Page MenuHomePhabricator

[SelectionDAG] Remove special call to LHS computeKnownBits for ANDs with constant RHS.
AbandonedPublic

Authored by craig.topper on Apr 5 2017, 1:56 PM.

Details

Summary

This code seems largely unnecessary. Most of what it was currently fixing were differences between computeKnownBits and SimplifyDemandedBits for SETCC and AssertZExt. I've submitted a separate patch to clean that up.

This leaves us with the few test issues seen here.

The AArch64/fast-isel-select.ll test is because we now try to create -1 as the constant for the XOR when we descend through SimplifyDemandedBits for the LHS of the AND. Previously we descended down the LHS through computeKnownBits and then came back up and determined the AND was useless and deleted it. Now we go through SimplifyDemandedBits first and the XOR sees that the upper bits aren't demanded so it creates a -1. This gets folded into an ORN(or not) with the normal isel. The fast isel case doesn't go through SimplifyDemandedBits so doesn't get optimized. The AND instruction was always there in the fastisel case before this patch it just wasn't being checked for by FileCheck.

The PowerPC/rlwimi-and.ll test appears to be a case where there are multiple ANDs separated by other operations in a chain. Previously we removed a late AND in the chain because the earlier AND made it redundant. But now we remove the AND earlier in the chain because we see the later AND made it redundant.

The AMDGPU/fneg.f16.ll is similar to the PowerPC test in that there are multiple ANDs in a chain. In the original code we removed the late AND and kept an earlier AND. The earlier AND got folded with an anyext load to create a zext load. Now we remove the earlier AND and fail to create the ZEXT load because there is an XOR between the load and the AND. We could recover this if we had a DAG combine to move AND with a constant above an XOR with a constant if all the bits in the XOR constant are set in the AND constant.

Diff Detail

Event Timeline

craig.topper created this revision.Apr 5 2017, 1:56 PM
RKSimon edited edge metadata.

Adding target specialists as reviewers

nemanjai added inline comments.May 4 2017, 5:22 PM
test/CodeGen/PowerPC/rlwimi-and.ll
33

It's hard to tell exactly what's going on without context (i.e. being able to produce the code with this patch). I tried applying this patch to do so but it appears this patch may depend on the previous patches (not upstream yet).

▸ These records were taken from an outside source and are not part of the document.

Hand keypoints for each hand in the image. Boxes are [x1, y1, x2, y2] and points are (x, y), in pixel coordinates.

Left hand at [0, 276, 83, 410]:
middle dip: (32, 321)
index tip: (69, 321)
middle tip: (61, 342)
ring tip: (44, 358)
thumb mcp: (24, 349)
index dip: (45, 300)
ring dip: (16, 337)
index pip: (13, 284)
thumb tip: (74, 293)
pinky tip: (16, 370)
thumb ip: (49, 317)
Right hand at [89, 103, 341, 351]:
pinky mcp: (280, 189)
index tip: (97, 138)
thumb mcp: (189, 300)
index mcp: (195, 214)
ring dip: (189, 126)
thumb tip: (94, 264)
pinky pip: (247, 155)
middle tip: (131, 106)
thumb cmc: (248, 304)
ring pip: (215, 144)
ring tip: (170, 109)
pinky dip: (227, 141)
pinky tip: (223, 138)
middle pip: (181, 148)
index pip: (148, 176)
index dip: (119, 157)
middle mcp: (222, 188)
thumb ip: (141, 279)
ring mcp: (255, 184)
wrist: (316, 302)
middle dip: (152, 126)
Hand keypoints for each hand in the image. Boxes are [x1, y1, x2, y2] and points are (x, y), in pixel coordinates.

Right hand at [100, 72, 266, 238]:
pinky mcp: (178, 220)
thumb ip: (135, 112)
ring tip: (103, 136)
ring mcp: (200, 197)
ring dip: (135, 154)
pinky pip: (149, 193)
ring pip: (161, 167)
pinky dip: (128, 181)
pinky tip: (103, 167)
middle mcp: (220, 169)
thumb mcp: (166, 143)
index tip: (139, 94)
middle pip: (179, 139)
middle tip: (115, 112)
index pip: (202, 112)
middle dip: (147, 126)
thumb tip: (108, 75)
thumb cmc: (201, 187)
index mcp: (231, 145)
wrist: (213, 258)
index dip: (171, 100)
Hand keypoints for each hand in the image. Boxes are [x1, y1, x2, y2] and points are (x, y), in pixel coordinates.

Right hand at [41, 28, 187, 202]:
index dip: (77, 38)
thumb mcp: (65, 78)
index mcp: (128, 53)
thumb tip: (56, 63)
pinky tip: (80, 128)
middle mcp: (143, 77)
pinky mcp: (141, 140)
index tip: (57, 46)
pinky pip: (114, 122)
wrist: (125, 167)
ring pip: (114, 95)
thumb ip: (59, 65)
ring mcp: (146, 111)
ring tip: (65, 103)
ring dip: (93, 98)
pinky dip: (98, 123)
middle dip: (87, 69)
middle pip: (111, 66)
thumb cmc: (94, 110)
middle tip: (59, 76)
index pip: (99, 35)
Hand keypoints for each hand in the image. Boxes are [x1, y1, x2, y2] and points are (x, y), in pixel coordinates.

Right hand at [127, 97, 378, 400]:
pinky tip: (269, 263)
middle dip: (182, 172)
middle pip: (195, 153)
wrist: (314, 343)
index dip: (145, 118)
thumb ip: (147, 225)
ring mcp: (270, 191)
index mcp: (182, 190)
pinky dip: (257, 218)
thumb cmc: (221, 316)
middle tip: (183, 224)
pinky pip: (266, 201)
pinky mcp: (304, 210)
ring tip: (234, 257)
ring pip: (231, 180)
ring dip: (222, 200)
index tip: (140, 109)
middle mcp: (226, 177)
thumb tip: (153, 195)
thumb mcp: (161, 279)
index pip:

Semantically these instruction sequences are the same. Take bits 23 and 31 from two different inputs (with the former input being shifted right 8 bits). Performance wise there isn't any real difference either. So this LGTM.

craig.topper added inline comments.May 4 2017, 5:30 PM
test/CodeGen/PowerPC/rlwimi-and.ll
33

I think I may need to rebase the patch do to a lot of KnownBits related changed lately. I'll do that tonight or tomorrow

Rebase for recent changes.

I got a new regression failure in X86 for combine-and.ll. I suspect there's some missing known bits support on some target node, but I haven't looked into it yet.

Correction, the combine-and problem seems to be because SimplifyDemandedBits only considers scalar constants for shift amount, not constant splats from a build_vector.

spatel edited edge metadata.May 12 2017, 2:09 PM

Correction, the combine-and problem seems to be because SimplifyDemandedBits only considers scalar constants for shift amount, not constant splats from a build_vector.

This is an efficiency improvement, but shouldn't we fix that first to avoid the regression?

Yeah I think we should. That failure only showed up when I was rebasing. Is that something I should look into?

Yeah I think we should. That failure only showed up when I was rebasing. Is that something I should look into?

Sure. I fixed some of the opcodes to be splat-aware a few weeks ago, but I'll take any help I can get to complete the job. :)
Beware: I think I saw a miscompile from one of those opcodes when I changed it to use 'isConstOrConstSplat'. There may be something ugly going on here. I'll see if I left any notes for myself about what went wrong.

craig.topper planned changes to this revision.May 22 2017, 11:50 AM
aemerson resigned from this revision.Sep 13 2017, 11:49 AM

@craig.topper Is this patch still relevant?

It's producing more test changes now on X86 and other targets. It's producing several regressions in the combine-sdiv.ll test by failing to delete some and instructions. The other X86 changes look pretty neutral. I haven't looked at the other targets yet.

@craig.topper Is this still relevant? At least some of these changes have been fixed by improvements to SimplifyDemandedBits

craig.topper abandoned this revision.Fri, Sep 6, 9:43 AM

I still think its odd that we do something different than what InstCombine does, but its probably not worth fixing.